> _EXERCISE AIM_: Exclude the pictures from your copy, and reproduce each entry below verbatim.

_ _ _

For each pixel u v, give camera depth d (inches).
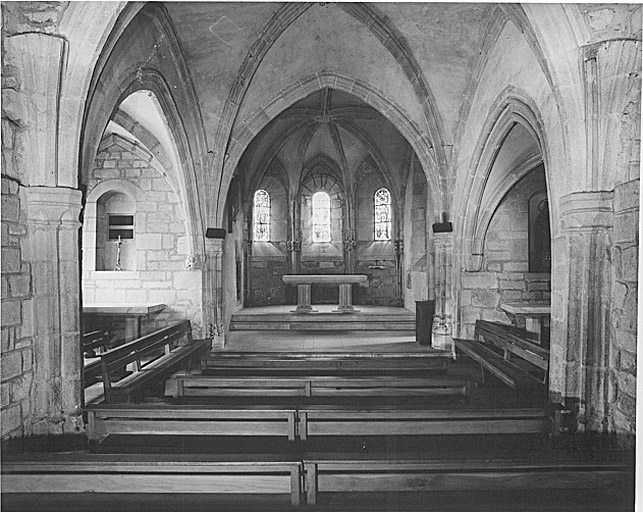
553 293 233.1
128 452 205.6
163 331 370.0
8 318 188.5
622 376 199.8
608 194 206.1
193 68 373.7
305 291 574.2
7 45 190.9
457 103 392.8
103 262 472.1
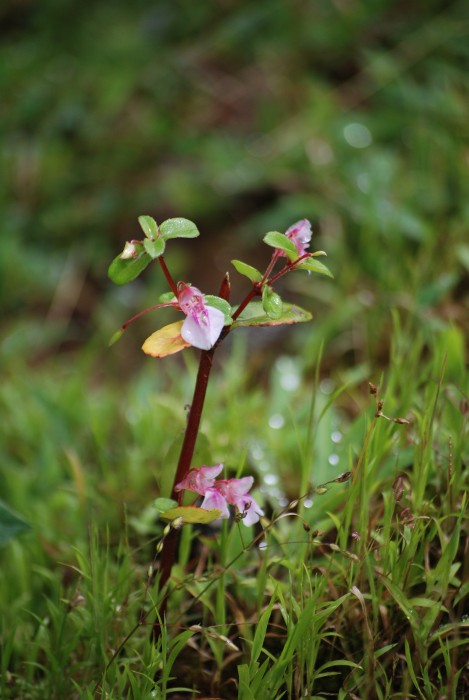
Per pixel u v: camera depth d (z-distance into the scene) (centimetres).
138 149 153
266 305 76
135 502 93
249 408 96
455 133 120
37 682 84
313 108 140
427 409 82
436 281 103
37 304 138
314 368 106
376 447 83
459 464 82
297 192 134
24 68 172
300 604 79
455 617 80
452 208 112
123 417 104
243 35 164
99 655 81
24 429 103
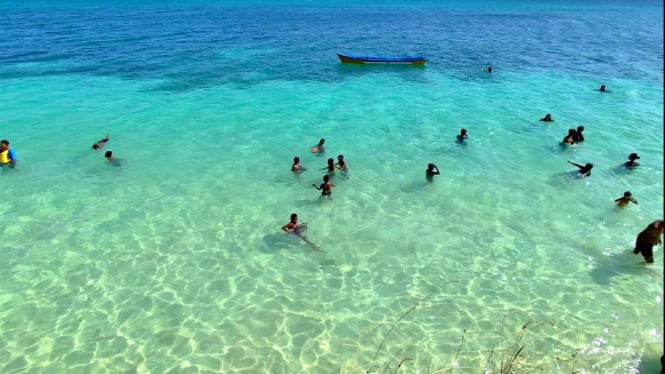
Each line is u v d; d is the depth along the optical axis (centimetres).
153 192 1584
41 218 1418
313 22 6431
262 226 1402
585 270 1202
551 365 934
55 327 1022
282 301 1109
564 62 3738
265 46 4312
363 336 1012
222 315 1065
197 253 1276
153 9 8181
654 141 2025
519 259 1252
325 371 929
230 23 6125
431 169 1664
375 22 6569
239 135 2075
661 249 1265
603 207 1494
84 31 5025
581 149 1934
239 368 934
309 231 1375
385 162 1816
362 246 1311
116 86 2828
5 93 2628
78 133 2064
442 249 1297
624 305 1079
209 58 3697
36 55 3644
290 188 1619
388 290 1147
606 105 2545
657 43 4847
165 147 1936
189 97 2634
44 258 1240
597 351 961
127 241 1320
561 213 1462
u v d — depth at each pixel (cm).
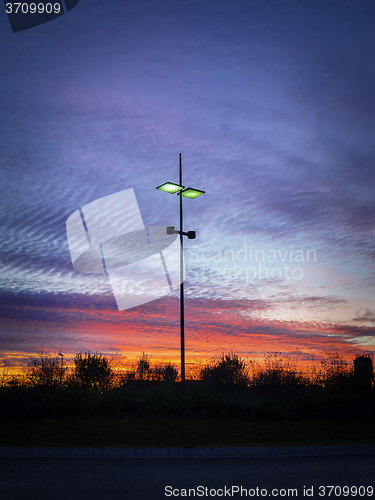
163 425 832
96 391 1109
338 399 1001
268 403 944
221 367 1277
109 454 654
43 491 491
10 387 1149
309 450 677
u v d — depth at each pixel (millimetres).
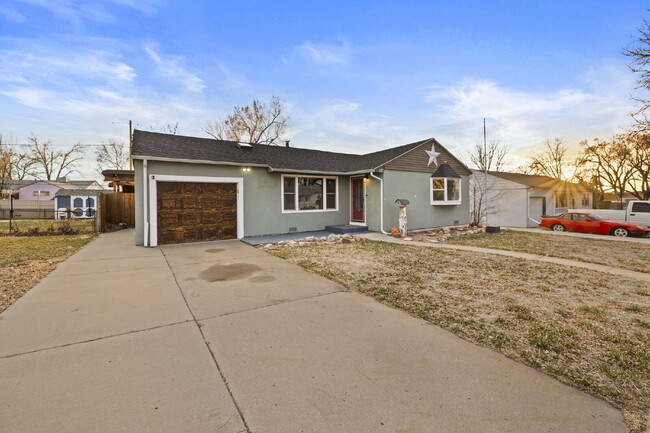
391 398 2068
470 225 14906
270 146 13703
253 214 10625
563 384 2264
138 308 3855
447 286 4898
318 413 1911
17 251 7742
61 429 1738
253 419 1853
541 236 12125
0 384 2193
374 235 11344
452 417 1870
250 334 3119
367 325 3367
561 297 4379
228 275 5562
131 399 2037
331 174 12203
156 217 8820
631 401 2061
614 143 25156
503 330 3248
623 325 3381
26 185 33156
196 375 2348
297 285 4930
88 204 23891
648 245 9688
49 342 2896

_ _ _

> _YOUR SOLUTION_:
For each pixel u v, give camera depth d (inches).
553 293 233.1
128 452 205.6
163 331 370.0
8 318 188.5
622 376 199.8
608 194 206.1
193 68 373.7
305 291 574.2
7 45 190.9
457 103 392.8
103 262 472.1
Per pixel u v: camera depth d (z-distance into the scene) (centimetres).
138 149 153
266 305 76
135 502 93
249 408 96
455 133 120
37 682 84
313 108 140
427 409 82
436 281 103
37 304 138
314 368 106
376 447 83
459 464 82
297 192 134
24 68 172
300 604 79
455 617 80
452 208 112
123 417 104
243 35 164
99 655 81
24 429 103
Each line is u v d; d is the depth along the optical axis (centimetres).
153 192 1584
41 218 1418
313 22 6431
262 226 1402
585 270 1202
551 365 934
55 327 1022
282 301 1109
564 62 3738
265 46 4312
363 336 1012
222 315 1065
197 253 1276
153 9 8181
654 141 2025
519 259 1252
325 371 929
230 23 6125
431 169 1664
375 22 6569
239 135 2075
661 249 1265
603 207 1494
84 31 5025
581 149 1934
239 368 934
309 231 1375
385 162 1816
362 246 1311
116 86 2828
5 93 2628
78 133 2064
442 249 1297
624 305 1079
209 58 3697
36 55 3644
290 188 1619
388 290 1147
606 105 2545
657 43 4847
165 147 1936
189 97 2634
44 258 1240
597 351 961
127 241 1320
561 213 1462
u v d — depth at each pixel (cm).
163 425 832
96 391 1109
338 399 1001
268 403 944
221 367 1277
109 454 654
43 491 491
10 387 1149
309 450 677
u v d — depth at each pixel (millimetres).
391 398 2068
470 225 14906
270 146 13703
253 214 10625
563 384 2264
138 308 3855
447 286 4898
318 413 1911
17 251 7742
61 429 1738
253 419 1853
541 236 12125
0 384 2193
374 235 11344
452 417 1870
250 334 3119
367 325 3367
561 297 4379
228 275 5562
131 399 2037
331 174 12203
156 217 8820
631 401 2061
614 143 25156
503 330 3248
623 325 3381
26 185 33156
196 375 2348
297 285 4930
88 204 23891
648 245 9688
49 342 2896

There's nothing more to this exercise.